Lumber Liquidators Pleads Guilty in Federal Wood Import Case
The Virginia-based hardwood flooring importer and retailer Lumber Liquidators Inc. has pleaded guilty in federal court to “environmental crimes related to its illegal importation of hardwood flooring,” according to the United States Department of Justice (DOJ).
Lumber Liquidators was charged earlier this month in the U.S. District Court for the Eastern District of Virginia with one felony count of importing goods through false statements and four misdemeanor violations of the Lacey Act, which makes it a crime to import timber that was taken in violation of the laws of a foreign country and to transport falsely-labeled timber across international borders into the U.S.
According to a joint statement of facts filed with the court, from 2010 to 2013, Lumber Liquidators “repeatedly failed to follow its own internal procedures and failed to take action on self-identified red flags,” that included “imports from high risk countries, imports of high risk species, imports from suppliers who were unable to provide documentation of legal harvest and imports from suppliers who provided false information about their products.”
Lumber Liquidators, it said, “falsely reported the species or harvest country of timber when it was imported into the United States.”
In 2013, the company, the DOJ charged, imported timber from the Russian Far East that was logged under a concession permit “that had been utilized so many times that the defendants’ imports alone exceeded the legal harvest allowance of Mongolian oak by more than 800 percent,” and imported merpauh from Myanmar which it declared to be mahogany from Indonesia.
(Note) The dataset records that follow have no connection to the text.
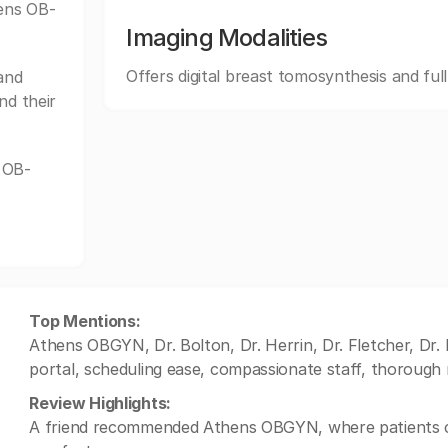
hens OB-
Imaging Modalities
Offers digital breast tomosynthesis and ful
and
nd their
 OB-
Top Mentions:
Athens OBGYN, Dr. Bolton, Dr. Herrin, Dr. Fletcher, Dr.
portal, scheduling ease, compassionate staff, thorough 
Review Highlights:
A friend recommended Athens OBGYN, where patients co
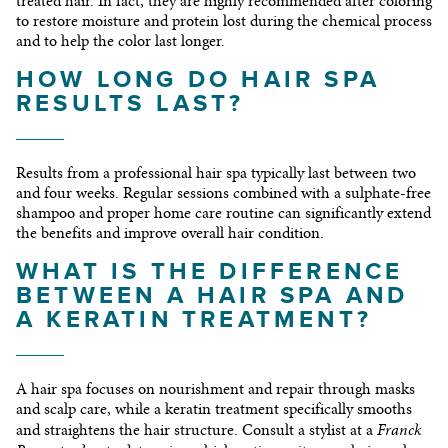
treated hair. In fact, they are highly recommended after coloring
to restore moisture and protein lost during the chemical process
and to help the color last longer.
HOW LONG DO HAIR SPA
RESULTS LAST?
Results from a professional hair spa typically last between two
and four weeks. Regular sessions combined with a sulphate-free
shampoo and proper home care routine can significantly extend
the benefits and improve overall hair condition.
WHAT IS THE DIFFERENCE
BETWEEN A HAIR SPA AND
A KERATIN TREATMENT?
A hair spa focuses on nourishment and repair through masks
and scalp care, while a keratin treatment specifically smooths
Franck
and straightens the hair structure. Consult a stylist at a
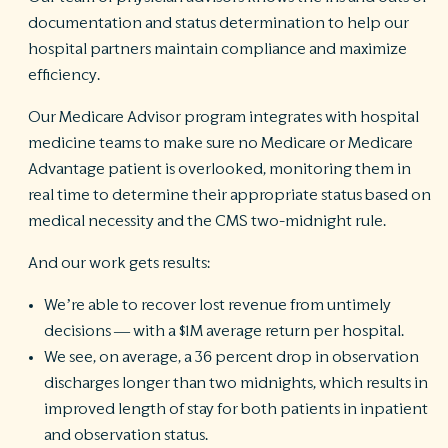
documentation and status determination to help our
hospital partners maintain compliance and maximize
efficiency.
Our Medicare Advisor program integrates with hospital
medicine teams to make sure no Medicare or Medicare
Advantage patient is overlooked, monitoring them in
real time to determine their appropriate status based on
medical necessity and the CMS two-midnight rule.
And our work gets results:
We’re able to recover lost revenue from untimely
decisions — with a $1M average return per hospital.
We see, on average, a 36 percent drop in observation
discharges longer than two midnights, which results in
improved length of stay for both patients in inpatient
and observation status.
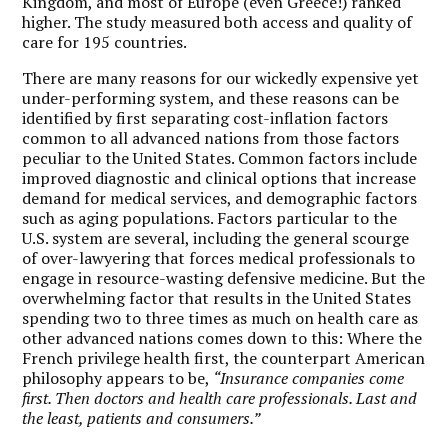
Kingdom, and most of Europe (even Greece!) ranked
higher. The study measured both access and quality of
care for 195 countries.
There are many reasons for our wickedly expensive yet
under-performing system, and these reasons can be
identified by first separating cost-inflation factors
common to all advanced nations from those factors
peculiar to the United States. Common factors include
improved diagnostic and clinical options that increase
demand for medical services, and demographic factors
such as aging populations. Factors particular to the
U.S. system are several, including the general scourge
of over-lawyering that forces medical professionals to
engage in resource-wasting defensive medicine. But the
overwhelming factor that results in the United States
spending two to three times as much on health care as
other advanced nations comes down to this: Where the
French privilege health first, the counterpart American
philosophy appears to be,
“Insurance companies come
first. Then doctors and health care professionals. Last and
the least, patients and consumers.”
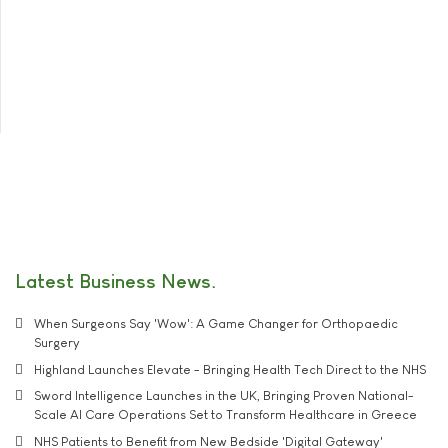
Latest Business News
When Surgeons Say 'Wow': A Game Changer for Orthopaedic
Surgery
Highland Launches Elevate - Bringing Health Tech Direct to the NHS
Sword Intelligence Launches in the UK, Bringing Proven National-
Scale AI Care Operations Set to Transform Healthcare in Greece
NHS Patients to Benefit from New Bedside 'Digital Gateway'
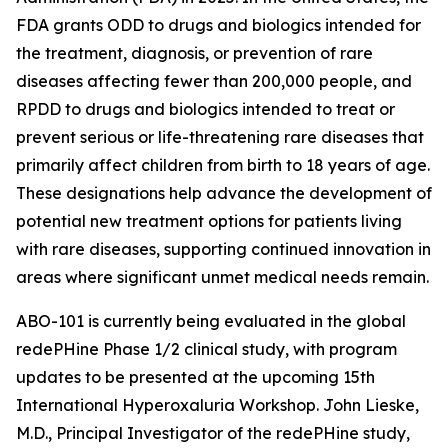
FDA grants ODD to drugs and biologics intended for
the treatment, diagnosis, or prevention of rare
diseases affecting fewer than 200,000 people, and
RPDD to drugs and biologics intended to treat or
prevent serious or life-threatening rare diseases that
primarily affect children from birth to 18 years of age.
These designations help advance the development of
potential new treatment options for patients living
with rare diseases, supporting continued innovation in
areas where significant unmet medical needs remain.
ABO-101 is currently being evaluated in the global
redePHine Phase 1/2 clinical study, with program
updates to be presented at the upcoming 15th
International Hyperoxaluria Workshop. John Lieske,
M.D., Principal Investigator of the redePHine study,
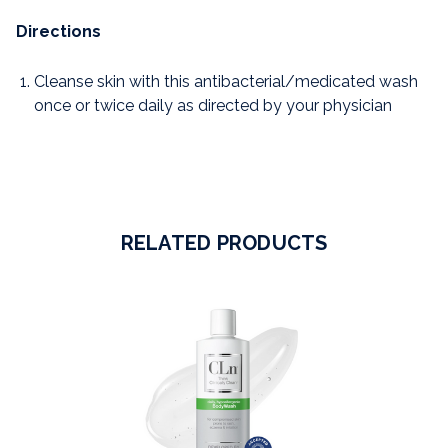
Directions
Cleanse skin with this antibacterial/medicated wash
once or twice daily as directed by your physician
RELATED PRODUCTS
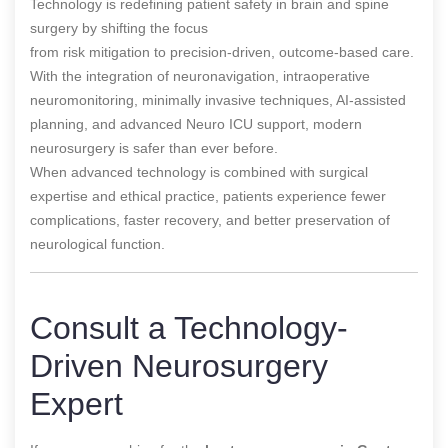
Technology is redefining patient safety in brain and spine
surgery by shifting the focus
from risk mitigation to precision-driven, outcome-based care.
With the integration of neuronavigation, intraoperative
neuromonitoring, minimally invasive techniques, AI-assisted
planning, and advanced Neuro ICU support, modern
neurosurgery is safer than ever before.
When advanced technology is combined with surgical
expertise and ethical practice, patients experience fewer
complications, faster recovery, and better preservation of
neurological function.
Consult a Technology-
Driven Neurosurgery
Expert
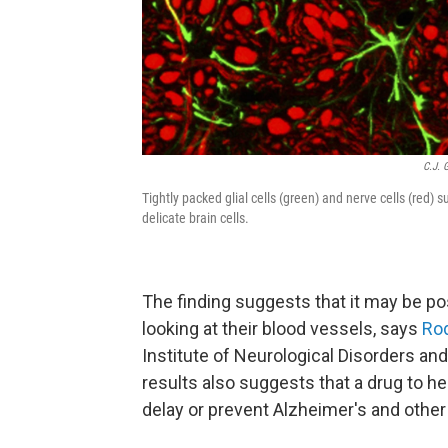
C.J. 
Tightly packed glial cells (green) and nerve cells (red) 
delicate brain cells.
The finding suggests that it may be pos
looking at their blood vessels, says
Rod
Institute of Neurological Disorders an
results also suggests that a drug to h
delay or prevent Alzheimer's and othe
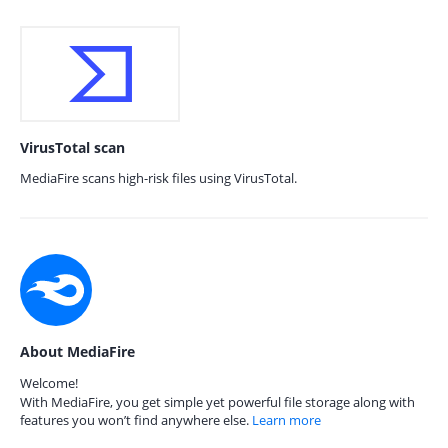
VirusTotal scan
MediaFire scans high-risk files using VirusTotal.
About MediaFire
Welcome!
With MediaFire, you get simple yet powerful file storage along with
features you won’t find anywhere else.
Learn more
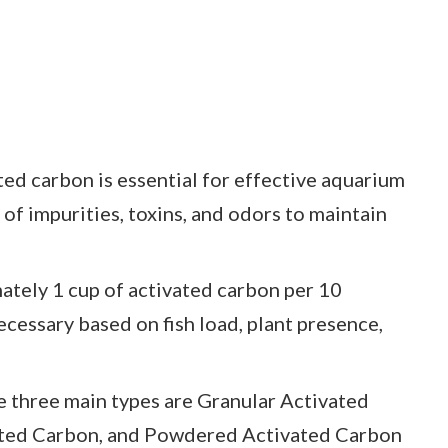
ed carbon is essential for effective aquarium
l of impurities, toxins, and odors to maintain
ely 1 cup of activated carbon per 10
necessary based on fish load, plant presence,
 three main types are Granular Activated
ated Carbon, and Powdered Activated Carbon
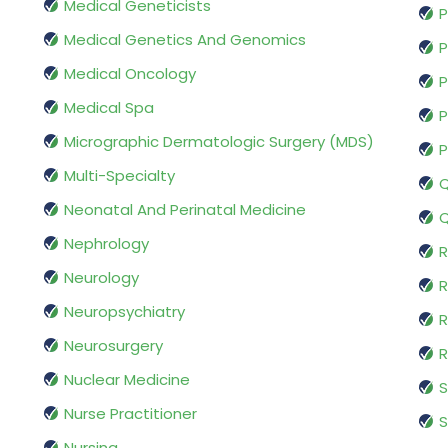
Medical Geneticists
P
Medical Genetics And Genomics
P
Medical Oncology
P
Medical Spa
P
Micrographic Dermatologic Surgery (MDS)
P
Multi-Specialty
Q
Neonatal And Perinatal Medicine
Q
Nephrology
R
Neurology
R
Neuropsychiatry
R
Neurosurgery
Nuclear Medicine
S
Nurse Practitioner
S
Nursing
“Corruption and criminal activity along the supply chain results in the same permit being used multiple times and in areas outside of the designated logging area, sometimes vastly exceeding its legal limits,” the DOJ said.
Also covered in the decision was flooring imported by Lumber Liquidators that was “manufactured in China from timber that had been illegally logged in far eastern Russia, in the habitat of the last remaining Siberian tigers and Amur leopards in the world,” the DOJ said.
The court decision is the first felony conviction related to the import or use of illegal timber and the largest criminal fine ever under the Lacey Act.
Under a plea agreement, Lumber Liquidators will pay $13.15 million, including $7.8 million in criminal fines, $969,175 in criminal forfeiture and more than $1.23 million in community service payments.
The company has also agreed to a five year term of “organizational probation and mandatory implementation of a government-approved environmental compliance plan and independent audits,” the DOJ said. In addition, it will pay more than $3.15 million in cash through a related civil forfeiture.